Following completion of the Arrangement and based on the current number of shares outstanding for each company, it is expected that current Brazil Resources shareholders will own approximately 70% of the outstanding Brazil Resources shares and BGC shareholders will own approximately 30% of the outstanding Brazil Resources shares (not including any shares issued after completion of the Arrangement by Brazil Resources in lieu of deferred compensation payable to BGC's officers and directors).
Details regarding these and other terms of the Arrangement are set out in the Arrangement Agreement, which will be available on SEDAR at www.sedar.com. Additional information respecting the Arrangement and the Arrangement Agreement will be included in the management information circular to be filed and mailed to BGC shareholders in connection with approval of the Arrangement at the Meeting.

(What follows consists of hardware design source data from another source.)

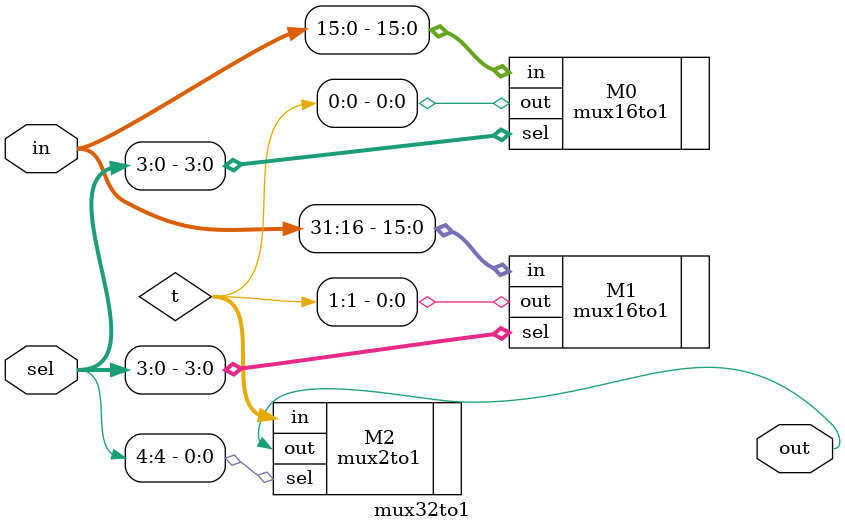
<source format=v>
module mux32to1 (out, sel, in);

	input [31:0] in;
	input [4:0] sel;
	output out;
	wire [1:0] t;
	
	mux16to1 M0 (.out(t[0]), .sel(sel[3:0]), .in(in[15:0]));
	mux16to1 M1 (.out(t[1]), .sel(sel[3:0]), .in(in[31:16]));
	
	mux2to1 M2 (.out(out), .sel(sel[4]), .in(t));
	
endmodule 
	
</source>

About Brazil Resources Inc.
Brazil Resources is a public mineral exploration company with a focus on the acquisition and development of projects in emerging producing gold districts in Brazil, Paraguay and other parts of South America. Currently, Brazil Resources is advancing its Cachoeira, Montes Áureos and Trinta Gold Projects located in the Gurupi Gold Belt in the state of Maranhão, northeastern Brazil, and its Artulandia Copper-Gold Project in central Brazil.

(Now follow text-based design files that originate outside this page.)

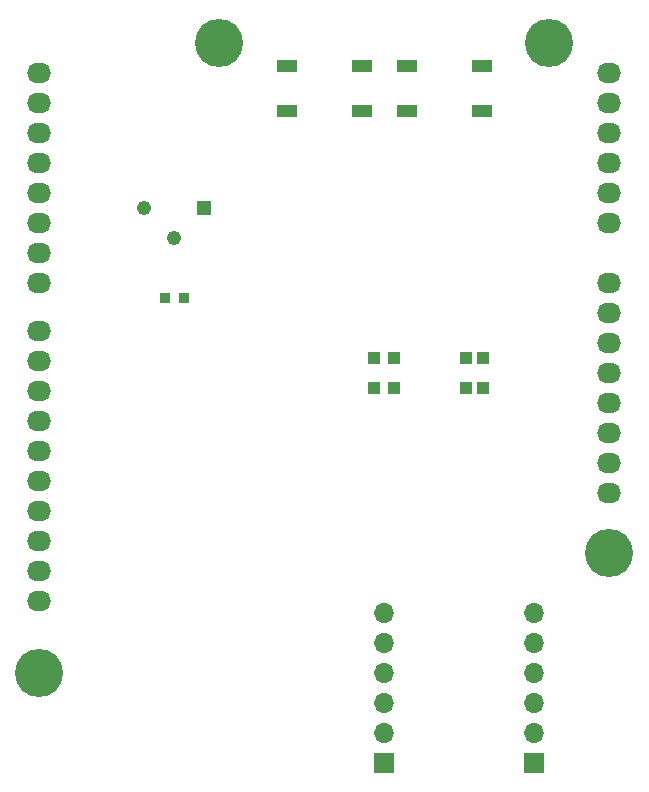
<source format=gbr>
G04 #@! TF.GenerationSoftware,KiCad,Pcbnew,(6.0.5)*
G04 #@! TF.CreationDate,2022-05-09T16:29:05-07:00*
G04 #@! TF.ProjectId,KiCad Project,4b694361-6420-4507-926f-6a6563742e6b,rev?*
G04 #@! TF.SameCoordinates,Original*
G04 #@! TF.FileFunction,Soldermask,Top*
G04 #@! TF.FilePolarity,Negative*
%FSLAX46Y46*%
G04 Gerber Fmt 4.6, Leading zero omitted, Abs format (unit mm)*
G04 Created by KiCad (PCBNEW (6.0.5)) date 2022-05-09 16:29:05*
%MOMM*%
%LPD*%
G01*
G04 APERTURE LIST*
%ADD10O,2.032000X1.727200*%
%ADD11C,4.064000*%
%ADD12R,1.222000X1.222000*%
%ADD13C,1.222000*%
%ADD14R,0.920000X0.970000*%
%ADD15R,1.040000X1.020000*%
%ADD16R,1.100000X1.000000*%
%ADD17R,1.700000X1.700000*%
%ADD18O,1.700000X1.700000*%
%ADD19R,1.700000X1.000000*%
G04 APERTURE END LIST*
D10*
G04 #@! TO.C,PORT1*
X180848000Y-109855000D03*
X180848000Y-107315000D03*
X180848000Y-104775000D03*
X180848000Y-102235000D03*
X180848000Y-99695000D03*
X180848000Y-97155000D03*
X180848000Y-94615000D03*
X180848000Y-92075000D03*
G04 #@! TD*
G04 #@! TO.C,PORT2*
X180848000Y-86995000D03*
X180848000Y-84455000D03*
X180848000Y-81915000D03*
X180848000Y-79375000D03*
X180848000Y-76835000D03*
X180848000Y-74295000D03*
G04 #@! TD*
G04 #@! TO.C,PORT3*
X132588000Y-118999000D03*
X132588000Y-116459000D03*
X132588000Y-113919000D03*
X132588000Y-111379000D03*
X132588000Y-108839000D03*
X132588000Y-106299000D03*
X132588000Y-103759000D03*
X132588000Y-101219000D03*
X132588000Y-98679000D03*
X132588000Y-96139000D03*
G04 #@! TD*
G04 #@! TO.C,PORT4*
X132588000Y-92075000D03*
X132588000Y-89535000D03*
X132588000Y-86995000D03*
X132588000Y-84455000D03*
X132588000Y-81915000D03*
X132588000Y-79375000D03*
X132588000Y-76835000D03*
X132588000Y-74295000D03*
G04 #@! TD*
D11*
G04 #@! TO.C,P5*
X180848000Y-114935000D03*
G04 #@! TD*
G04 #@! TO.C,P6*
X175768000Y-71755000D03*
G04 #@! TD*
G04 #@! TO.C,P7*
X132588000Y-125095000D03*
G04 #@! TD*
G04 #@! TO.C,P8*
X147828000Y-71755000D03*
G04 #@! TD*
D12*
G04 #@! TO.C,VR1*
X146558000Y-85725000D03*
D13*
X144018000Y-88265000D03*
X141478000Y-85725000D03*
G04 #@! TD*
D14*
G04 #@! TO.C,C1*
X143243000Y-93345000D03*
X144793000Y-93345000D03*
G04 #@! TD*
D15*
G04 #@! TO.C,R1*
X168683000Y-98425000D03*
X170153000Y-98425000D03*
G04 #@! TD*
D16*
G04 #@! TO.C,D2*
X160948000Y-100965000D03*
X162648000Y-100965000D03*
G04 #@! TD*
D17*
G04 #@! TO.C,J2*
X161773000Y-132715000D03*
D18*
X161773000Y-130175000D03*
X161773000Y-127635000D03*
X161773000Y-125095000D03*
X161773000Y-122555000D03*
X161773000Y-120015000D03*
G04 #@! TD*
D16*
G04 #@! TO.C,D1*
X160948000Y-98425000D03*
X162648000Y-98425000D03*
G04 #@! TD*
D15*
G04 #@! TO.C,R2*
X168683000Y-100965000D03*
X170153000Y-100965000D03*
G04 #@! TD*
D19*
G04 #@! TO.C,S2*
X159868000Y-77465000D03*
X153568000Y-77465000D03*
X159868000Y-73665000D03*
X153568000Y-73665000D03*
G04 #@! TD*
D17*
G04 #@! TO.C,J1*
X174473000Y-132715000D03*
D18*
X174473000Y-130175000D03*
X174473000Y-127635000D03*
X174473000Y-125095000D03*
X174473000Y-122555000D03*
X174473000Y-120015000D03*
G04 #@! TD*
D19*
G04 #@! TO.C,S1*
X170028000Y-77465000D03*
X163728000Y-77465000D03*
X170028000Y-73665000D03*
X163728000Y-73665000D03*
G04 #@! TD*
M02*

</source>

About Brazilian Gold Corporation
BGC is a Canadian-based public company with a focus on the acquisition, exploration and development of gold properties located in northern Brazil. BGC has title to one of the largest mineral exploration land packages (3,753 km2) in the Tapajós and adjacent Alta Floresta gold provinces. The land package contains green fields to more advance stage projects including BGC's flagship São Jorge project. Rapid improvements to regional infrastructure continue to provide underlying support to Brazilian Gold's activities in northern Brazil.

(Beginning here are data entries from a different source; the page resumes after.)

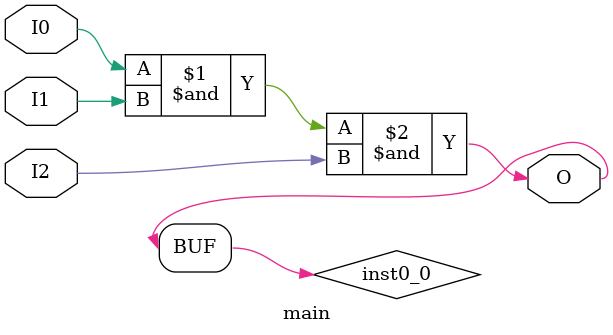
<source format=v>
module main (input  I0, input  I1, input  I2, output  O);
wire  inst0_0;
and inst0 (inst0_0, I0, I1, I2);
assign O = inst0_0;
endmodule


</source>
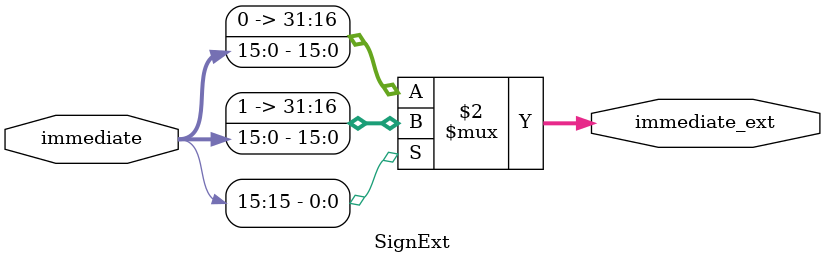
<source format=v>
module SignExt (
        input [15:0] immediate,
        output [31:0] immediate_ext
    );

    assign immediate_ext = (immediate[15])? {16'b1111111111111111,immediate}: immediate;
    
endmodule // SignExt

</source>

Forward Looking Statements
This document contains certain forward-looking statements that reflect the current views and/or expectations of Brazil Resources and/or BGC (the "Companies") with respect to their respective business and future events, including statements regarding the Companies' beliefs and expectations regarding the completion and/or timing of the transactions contemplated under the Arrangement Agreement. Forward-looking statements are based on the then-current expectations, beliefs, assumptions, estimates and forecasts about the business and the markets in which the Companies operate, including that: the Companies will be able to obtain all necessary consents and approvals, including any necessary court, shareholder, third-party consents and/or regulatory approval; and other conditions under the Arrangement Agreement will be fulfilled or waived by the parties. Investors are cautioned that all forward-looking statements involve risks and uncertainties, including that the Companies may not be able to satisfy and/or obtain a waiver of their respective conditions to the transaction thereunder. These risks, as well as others, including those set forth in the Companies' respective filings with Canadian securities regulators, could cause actual results and events to vary significantly. Accordingly, readers should not place undue reliance on forward-looking statements and information. There can be no assurance that forward-looking information, or the material factors or assumptions used to develop such forward-looking information, will prove to be accurate. Neither Company undertakes any obligations to release publicly any revisions for updating any voluntary forward-looking statements, except as required by applicable securities law.
Neither the TSX Venture Exchange nor its Regulation Services Provider (as that term is defined in the policies of the TSX Venture Exchange) accepts responsibility for the adequacy or accuracy of this news release.